The dogfight joined, every suggestion Voiello makes Pius immediately countermands. Every official put forward, Pius says he will meet with later, and when Voiello predicts this pattern he switches it up. Voiello puts forward a candidate for the Pope's special assistant, surely intending Gemelli as another string he can pull, but Pius instead names Sr. Mary herself to the position. Even the button under the papal desk which can cut short any meeting is seen for what it is: a lie. To the operationalist Voiello, it's a mechanism to get things done, but to Pius as a man of principle, it's a sin. He wraps up their meeting by laying the groundwork for his plans to return the Church to its former pomp and glory, and by telling Voiello that Sr.

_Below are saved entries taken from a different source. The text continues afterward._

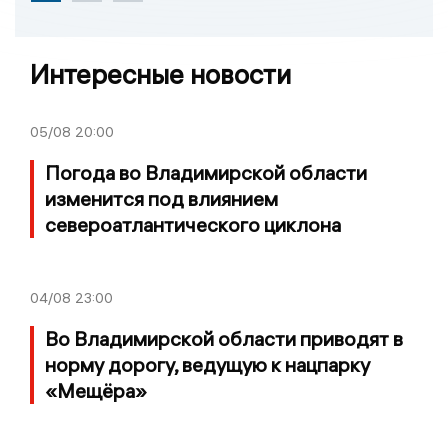
Интересные новости
05/08
20:00
Погода во Владимирской области
изменится под влиянием
североатлантического циклона
04/08
23:00
Во Владимирской области приводят в
норму дорогу, ведущую к нацпарку
«Мещёра»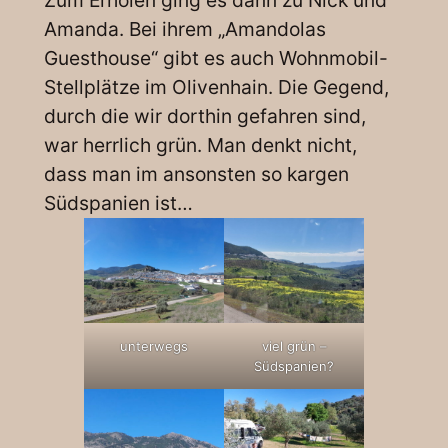
Zum Erholen ging es dann zu Nick und
Amanda. Bei ihrem „Amandolas
Guesthouse“ gibt es auch Wohnmobil-
Stellplätze im Olivenhain. Die Gegend,
durch die wir dorthin gefahren sind,
war herrlich grün. Man denkt nicht,
dass man im ansonsten so kargen
Südspanien ist…
unterwegs
viel grün –
Südspanien?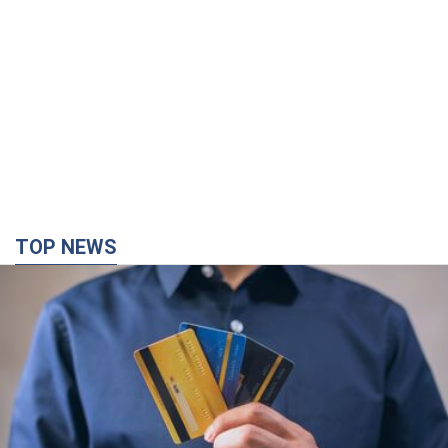
TOP NEWS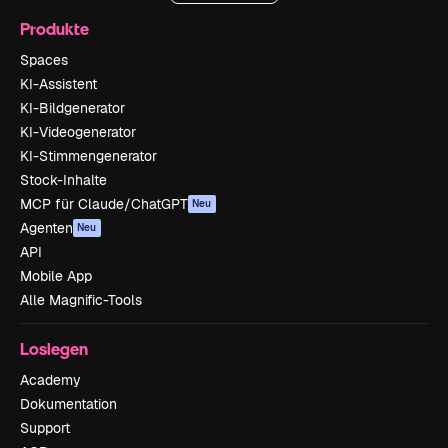
Produkte
Spaces
KI-Assistent
KI-Bildgenerator
KI-Videogenerator
KI-Stimmengenerator
Stock-Inhalte
MCP für Claude/ChatGPT
Neu
Agenten
Neu
API
Mobile App
Alle Magnific-Tools
Loslegen
Academy
Dokumentation
Support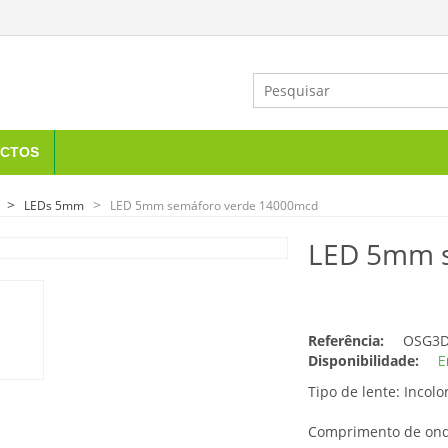
CTOS
LEDs 5mm
LED 5mm semáforo verde 14000mcd
LED 5mm 
Referência:
OSG3D
Disponibilidade:
E
Tipo de lente: Incolo
Comprimento de ond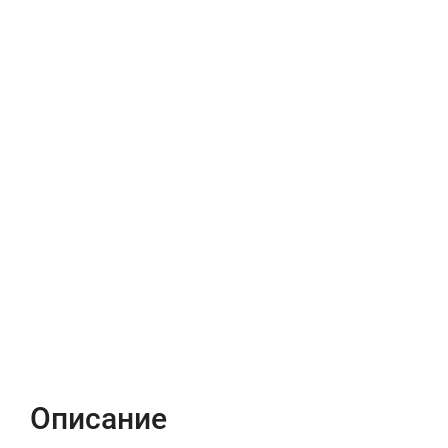
Описание
Характеристики
Отзывы (0)
Описание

Mary will also report back on all the Cardinal's doings.
After that meeting, Pius has the Master of Ceremonies, Monsignor Bernardo Gutierrez (Javier Cámara), close St. Peter's Basilica so they can observe Michelangelo's Pietà in private. Lenny always had an aversion to tourists, who only ever pass through a place rather than inhabiting it. They bond over Gutierrez' mother, winning the new Pope an ally. They discuss the rumors that fly through the Vatican, almost before the events themselves have taken place. In America, Pius says, they call it "gossip". In the Vatican, it is "calumny", an altogether older and more fraught term, whose choice shifts the connotation from mere bad taste to active sin.
But it's a sin that Pius himself is far from innocent of. Meeting late at night with Don Tommaso on the roof of the Basilica, in the shadow of its massive dome, he asks the confessor to break confidence, supplying him with the information he will need to take and hold power against the established order of the Curia, and of Cardinal Voiello, who even now is seeking out his own ammunition against this young pope.